Seriously though, I don't much care for road hunting other than to locate birds and to find good fields to work. As silly as it may sound i really look forward to fall so I can get some much needed exercise and enjoy the walks with friends in the fields.

Just my two cents

Bob


----------



## flytier231 (Nov 1, 2005)

'scuse my ignorance, but I'm not from your area, so you can really jump out of your vehicle with a loaded shotgun and blast pheasants in the ditch!? WOW! What a difference a couple of states away makes! In WI it is illegal to hunt and shoot within 50 ft. of the centerline of a paved road. Guns must be in a zippered, or tied case in a vehicle. Unloaded of course. Here's where it gets really sticky: if I put my gun in the case while the case is IN the car, it is considered to be the same as having an uncased gun in the car, and illegal! You have to take the case out of the car to put the gun inside of it. That part comes under the category of "life is too short", or, not short enough for the person who thought that one up! Read the rules carefully if you come here to hunt!
To road hunting - I like Jiffy's comments about a guy being able to hunt the ditches if he has no access to private land, esp. since that will be my situation if I can do a short trip to ND to try and get my dog on some birds this fall. But just doing the jump and blast would be frowned upon here by most landowners even on the back roads where the 50 ft. doesn't apply. Seems like a pretty desperate and potentially dangerous way to get a bird. Besides, where's the "sport". If you want meat, sell your gun and buy chicken. It would be cheaper. 
Hey, I don't mean to offend anyone, but anyone who really "hunts" the totally "jump and blast" method, well, I guess I don't care if I offend them!
If I'm back again, I'll work on more brevity!


----------



## WingedShooter7 (Oct 28, 2005)

^^^dang thats gotta suck^^^


----------



## flytier231 (Nov 1, 2005)

It'd mainly suck if I got ticketed for violating. I've been lucky, and lately smart enough to case the gun outside the car.

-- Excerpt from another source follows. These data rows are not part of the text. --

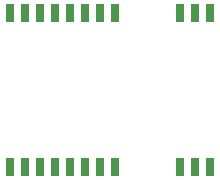
<source format=gbr>
%TF.GenerationSoftware,KiCad,Pcbnew,5.1.8-db9833491~87~ubuntu20.04.1*%
%TF.CreationDate,2020-11-23T16:47:10+01:00*%
%TF.ProjectId,rosalyn-sat,726f7361-6c79-46e2-9d73-61742e6b6963,v1.0*%
%TF.SameCoordinates,Original*%
%TF.FileFunction,Soldermask,Bot*%
%TF.FilePolarity,Negative*%
%FSLAX46Y46*%
G04 Gerber Fmt 4.6, Leading zero omitted, Abs format (unit mm)*
G04 Created by KiCad (PCBNEW 5.1.8-db9833491~87~ubuntu20.04.1) date 2020-11-23 16:47:10*
%MOMM*%
%LPD*%
G01*
G04 APERTURE LIST*
%ADD10R,0.750000X1.500000*%
G04 APERTURE END LIST*
D10*
%TO.C,U2*%
X159650000Y-93650000D03*
X158380000Y-93650000D03*
X157110000Y-93650000D03*
X151540000Y-93650000D03*
X150270000Y-93650000D03*
X149000000Y-93650000D03*
X147730000Y-93650000D03*
X146460000Y-93650000D03*
X145190000Y-93650000D03*
X143920000Y-93650000D03*
X142650000Y-93650000D03*
X142650000Y-106650000D03*
X143920000Y-106650000D03*
X145190000Y-106650000D03*
X146460000Y-106650000D03*
X147730000Y-106650000D03*
X149000000Y-106650000D03*
X150270000Y-106650000D03*
X151540000Y-106650000D03*
X157110000Y-106650000D03*
X158380000Y-106650000D03*
X159650000Y-106650000D03*
%TD*%
M02*

</source>
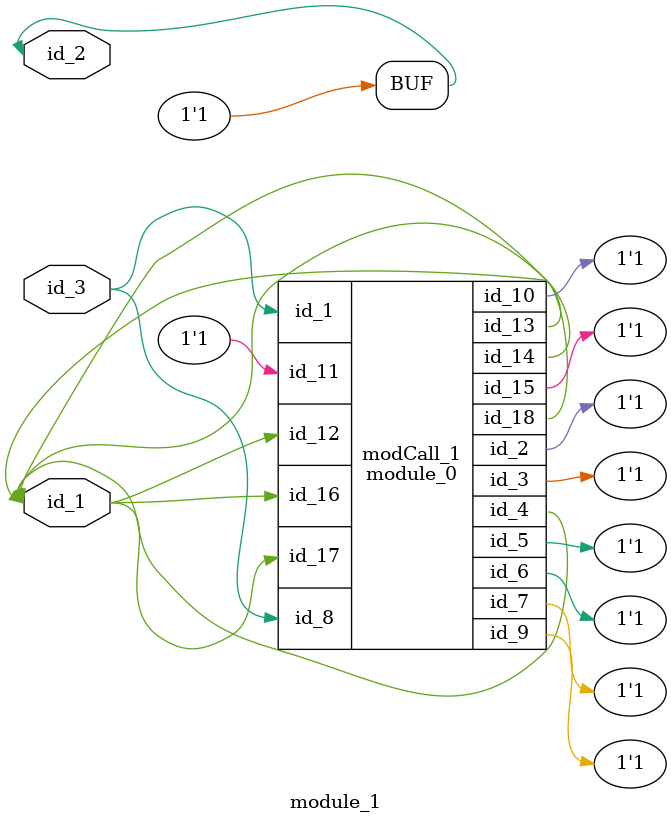
<source format=v>
module module_0 (
    id_1,
    id_2,
    id_3,
    id_4,
    id_5,
    id_6,
    id_7,
    id_8,
    id_9,
    id_10,
    id_11,
    id_12,
    id_13,
    id_14,
    id_15,
    id_16,
    id_17,
    id_18
);
  output wire id_18;
  input wire id_17;
  input wire id_16;
  output wire id_15;
  inout wire id_14;
  output wire id_13;
  input wire id_12;
  input wire id_11;
  inout wire id_10;
  inout wire id_9;
  input wire id_8;
  inout wire id_7;
  inout wire id_6;
  output wire id_5;
  output wire id_4;
  inout wire id_3;
  inout wire id_2;
  input wire id_1;
  assign id_14 = id_2;
  assign module_1.id_2 = 0;
  wire id_19;
endmodule
module module_1 (
    id_1,
    id_2,
    id_3
);
  input wire id_3;
  inout wire id_2;
  inout wire id_1;
  assign id_2 = 1;
  module_0 modCall_1 (
      id_3,
      id_2,
      id_2,
      id_1,
      id_2,
      id_2,
      id_2,
      id_3,
      id_2,
      id_2,
      id_2,
      id_1,
      id_1,
      id_1,
      id_2,
      id_1,
      id_1,
      id_1
  );
endmodule

</source>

Good news, for me anyway : my trip to ND is ON for next weekend. Hope we can find birds in more places than the ditches! My dog would resent the "jump and blast" style!


----------



## WingedShooter7 (Oct 28, 2005)

hope you have fun I myself and my dad and grandpa are going also this wknd in SD


----------



## MossyMO (Feb 12, 2004)

In ND you can legally have a loaded magazine or a receiver in the vehicle uncased on a non-paved road, the chamber has to be empty.


----------



## WingedShooter7 (Oct 28, 2005)

yeah in SD i put them in the magazine and then put a shell in after i exit the vehicle


----------



## aztec (Oct 27, 2005)

This has been an interesting discussion. As noted by another poster, road hunting in our state is essentially illegal already. What are the road hunting regulations in North Dakota and South Dakota pertaining to the situation where you see a pheasant in the ditch and then get out and try to have the dog put him up?


----------



## WingedShooter7 (Oct 28, 2005)

no time for dog just run into the ditch and flush him and then shoot him


----------